Royston lived a long life and was only a week or so short of his 78th birthday. I know that Roy got a kick out of the fact that he managed to outlive the life expectancy by nearly two years. Even though he always thought that he was in rather poor health, in reality Roy lived very well for most of his life and was very lucky. Roy lived with my wife Sylvia, me, and the kids for the past five years and we were able to ensure that his last years were happy and comfortable. Even though the three oldest were, technically, only step-grandchildren, he loved them all and enjoyed spending time with them. But perhaps the greatest joy of his last years was that he was able to see Cairo grow from a baby into a sweet little girl. When he was still healthy Roy spent a great deal of time with Cairo and he often played with her for many hours in a joyful, childlike manner. If the greatest joy of life is to retain the spirit of a child, then Roy certainly enjoyed the very best that life has to offer.
Roy was born in March of 1932, in a tenement building in Errol Street in London England, just off the Whitecross St. market. He had one sister, Kitty, and a younger brother, Chris. Kitty passed away in 1997 and Chris still lives in England. During WWII Royston and his sister were evacuated out of London, as many children were, to the countryside to take them out of harm’s way. Though during the last period of the war he lived in London and witnessed some of the bombing that so devastated London.

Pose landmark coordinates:
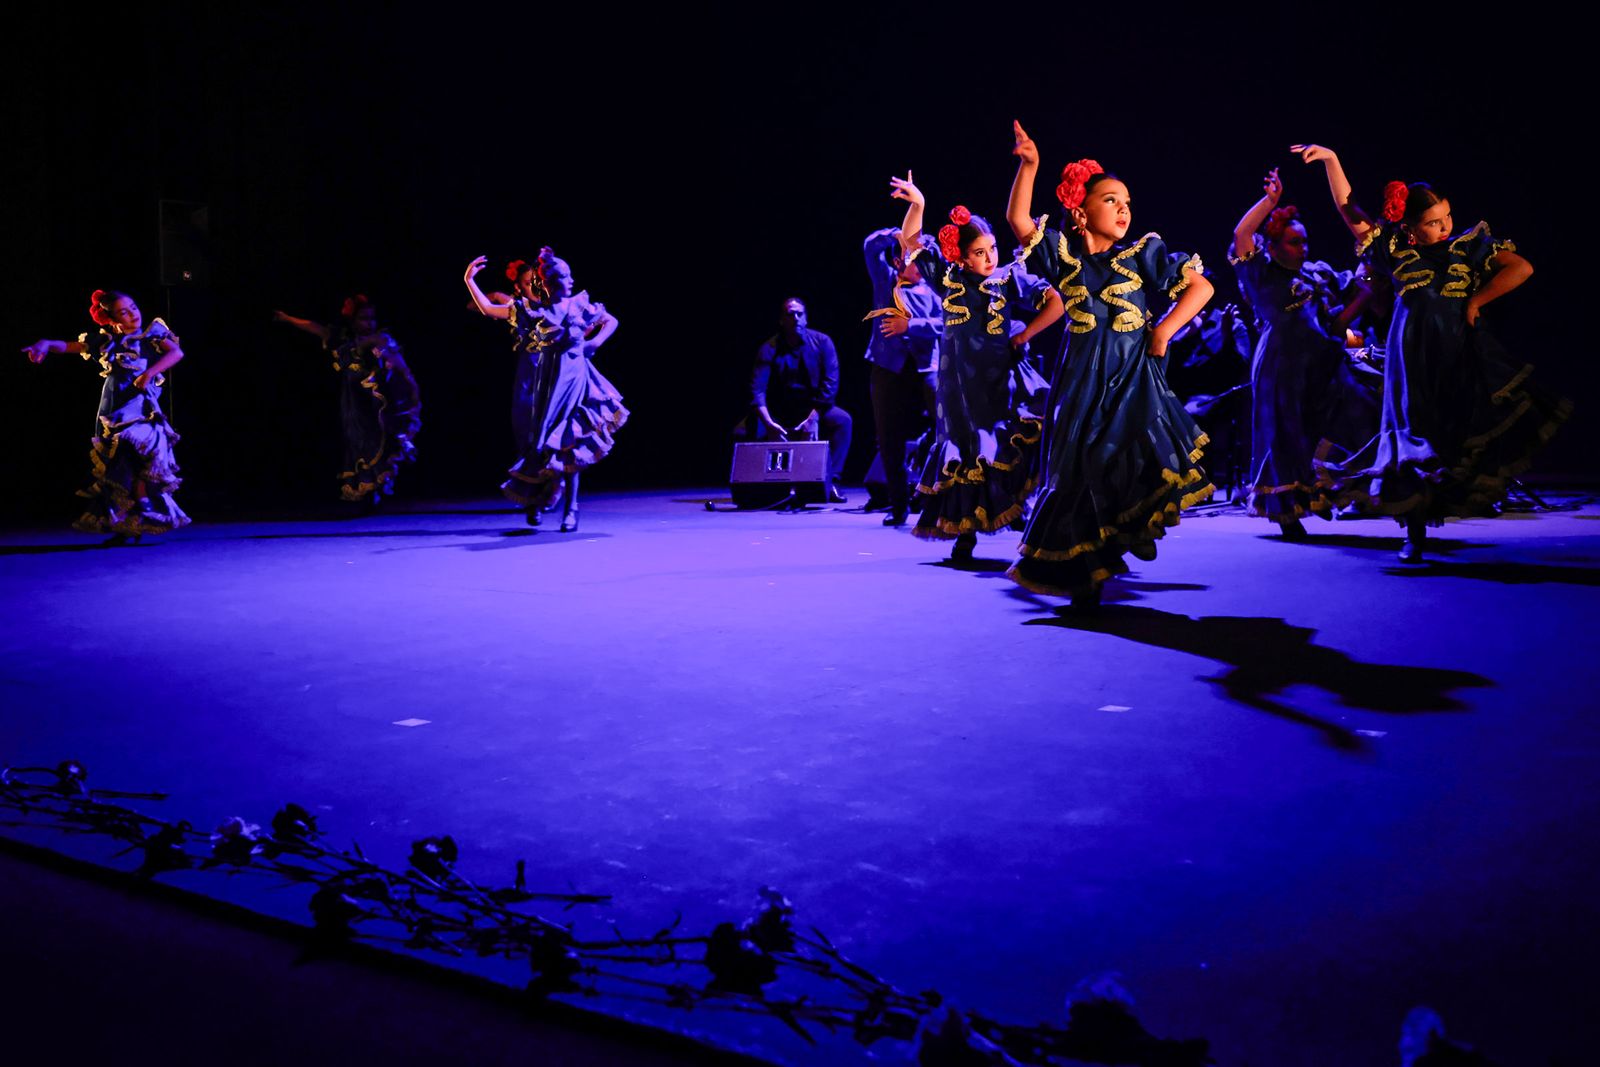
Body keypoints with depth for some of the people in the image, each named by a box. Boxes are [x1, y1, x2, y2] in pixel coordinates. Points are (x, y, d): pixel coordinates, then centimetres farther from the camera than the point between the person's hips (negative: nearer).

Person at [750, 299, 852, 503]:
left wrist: (814, 417, -22)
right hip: (782, 414, 0)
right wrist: (768, 423, -34)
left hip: (816, 409, 0)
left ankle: (830, 481, -28)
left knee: (842, 420, -29)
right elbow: (757, 390, -17)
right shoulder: (770, 349, -7)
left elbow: (831, 383, -10)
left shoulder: (821, 342, -3)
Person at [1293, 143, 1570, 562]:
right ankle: (1415, 537, 11)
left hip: (1462, 358, 0)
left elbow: (1521, 268, 0)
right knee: (1417, 441, 3)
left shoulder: (1469, 245, 2)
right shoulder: (1396, 249, 2)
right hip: (1415, 358, 0)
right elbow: (1350, 211, 0)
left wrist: (1477, 300, -6)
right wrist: (1331, 160, -5)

QUESTIONS TO ANSWER:
1. Answer these from the passage about Roy:
(a) For how many years did Roy live with the family?
(b) In what month and year was Roy born?
(c) What was the name of Roy's sister?
2. Reproduce word for word the part of the passage about Roy from "Roy was born" to "so devastated London.".

TASK ANSWERS:
1.
(a) Five years
(b) March of 1932
(c) Kitty

2.
Roy was born in March of 1932, in a tenement building in Errol Street in London England, just off the Whitecross St. market. He had one sister, Kitty, and a younger brother, Chris. Kitty passed away in 1997 and Chris still lives in England. During WWII Royston and his sister were evacuated out of London, as many children were, to the countryside to take them out of harm’s way. Though during the last period of the war he lived in London and witnessed some of the bombing that so devastated London.